For more than a decade, North Korean hackers and digital scammers have run wild, pilfering hundreds of millions of dollars to raise funds for the Hermit Kingdom and often leaving chaos in their wake. But while the United States and other governments regularly call out North Korea’s digital espionage operations and issue indictments against their hackers, it has proved more difficult to bring charges for rogue theft and profiteering. North Korea has been under extensive sanctions by the US and other governments for years, but efforts to address the regime’s financial crimes have met with obstacles.
Last week, the US Treasury, State Department, and Federal Bureau of Investigation jointly issued a 16-page alert warning businesses to guard against a particular scam in which North Korean IT workers apply for freelance contracts—often with wealthy North American, European, and East Asian firms—to generate revenue for their country. The workers pose as IT workers of other nationalities, pretending to be remote workers from South Korea, China, Japan, Eastern Europe, or the US. The alert notes that there are thousands of North Korean IT workers taking on such contracts. Some conduct their work from North Korea itself and others work overseas, mainly out of China and Russia, with small contingents in Southeast Asia and Africa. In some cases, the North Korean scammers themselves sub-contract with other more legitimate workers to enhance their credibility.
“DPRK IT workers can individually earn more than USD 300,000 a year in some cases, and teams of IT workers can collectively earn more than USD 3 million annually,” the alert warns. “DPRK IT workers provide a critical stream of revenue that helps fund the DPRK regime’s highest economic and security priorities, such as its weapons development program.”
When US businesses unknowingly contract with North Koreans, they are violating government sanctions and face legal risk.

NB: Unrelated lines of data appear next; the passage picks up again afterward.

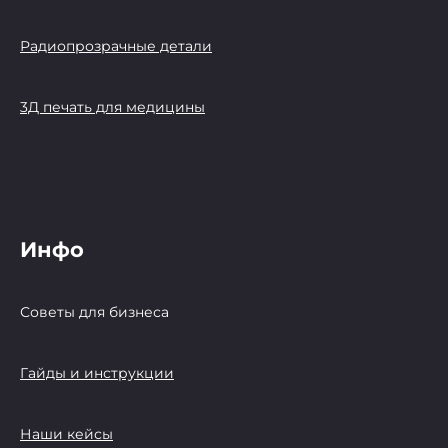
Радиопрозрачные детали
3Д печать для медицины
Инфо
Советы для бизнеса
Гайды и инструкции
Наши кейсы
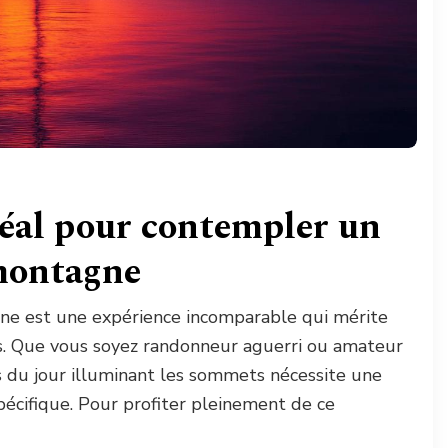
déal pour contempler un
 montagne
gne est une expérience incomparable qui mérite
ns. Que vous soyez randonneur aguerri ou amateur
ns du jour illuminant les sommets nécessite une
cifique. Pour profiter pleinement de ce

But the scams are challenging to deal with, since workers typically complete the assignments to earn their compensation. Without vigilance, businesses could be unaware that anything shady is going on.

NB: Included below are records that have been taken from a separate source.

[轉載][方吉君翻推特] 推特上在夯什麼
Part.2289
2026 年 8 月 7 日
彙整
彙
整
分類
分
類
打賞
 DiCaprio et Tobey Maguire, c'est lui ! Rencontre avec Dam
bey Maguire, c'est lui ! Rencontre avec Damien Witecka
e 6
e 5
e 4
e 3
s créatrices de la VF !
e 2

The alert emphasizes that while businesses need to be aware of the issue so they can comply with sanctions, North Korean IT contractors also sometimes use their access to plant malware and facilitate espionage and intellectual property theft.
“There have been a lot of cases where we’re seeing North Korean actors interviewing for jobs and using that to try to ultimately deploy malware or get into an environment,” says Adam Meyers, vice president of intelligence at the cybersecurity firm CrowdStrike. “The reason this is important is a lot of people don’t consider this threat or write it off as, ‘Oh, North Korea, they’re crazy. They’re not sophisticated.’ And if you’re talking to an actual person, it feels like there’s not going to be a cyber threat in that, but these are human-enabled operations that the North Koreans have gotten really good at, so bringing awareness to this issue is really important.”

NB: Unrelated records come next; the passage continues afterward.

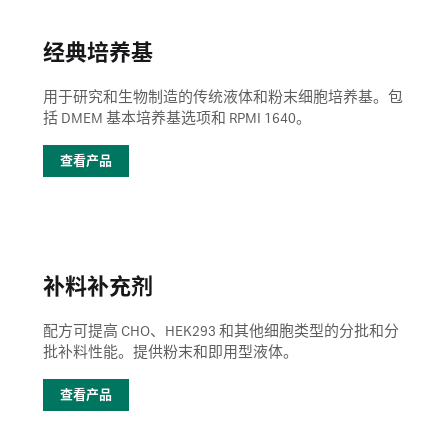
经典培养基
用于研究和生物制造的传统液体和粉末细胞培养基。包
括 DMEM 基本培养基选项和 RPMI 1640。
查看产品
补料补充剂
配方可提高 CHO、HEK293 和其他细胞类型的分批和分
批补料性能。提供粉末和即用型液体。
查看产品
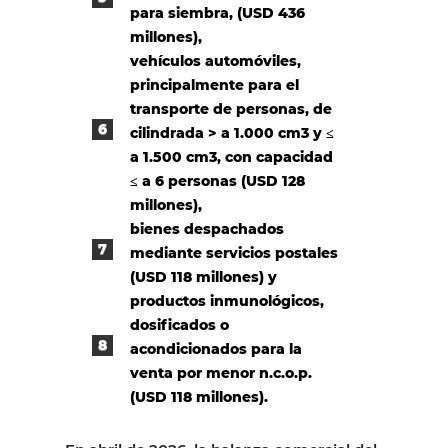
para siembra, (USD 436
millones),
vehículos automóviles,
principalmente para el
transporte de personas, de
cilindrada > a 1.000 cm3 y ≤
a 1.500 cm3, con capacidad
≤ a 6 personas (USD 128
millones),
bienes despachados
mediante servicios postales
(USD 118 millones) y
productos inmunológicos,
dosificados o
acondicionados para la
venta por menor n.c.o.p.
(USD 118 millones).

North Korean IT workers have thorough training, making detection more difficult, and the alert notes that they have developed software, websites, and other platforms for a variety of sectors, including health and fitness, social networking, sports, entertainment, and lifestyle, along with cryptocurrency and decentralized finance. The workers have the expertise to do IT support and database management, build mobile and web apps, develop cryptocurrency platforms, work in artificial intelligence and virtual reality or augmented reality, and develop facial recognition and biometric authentication tools.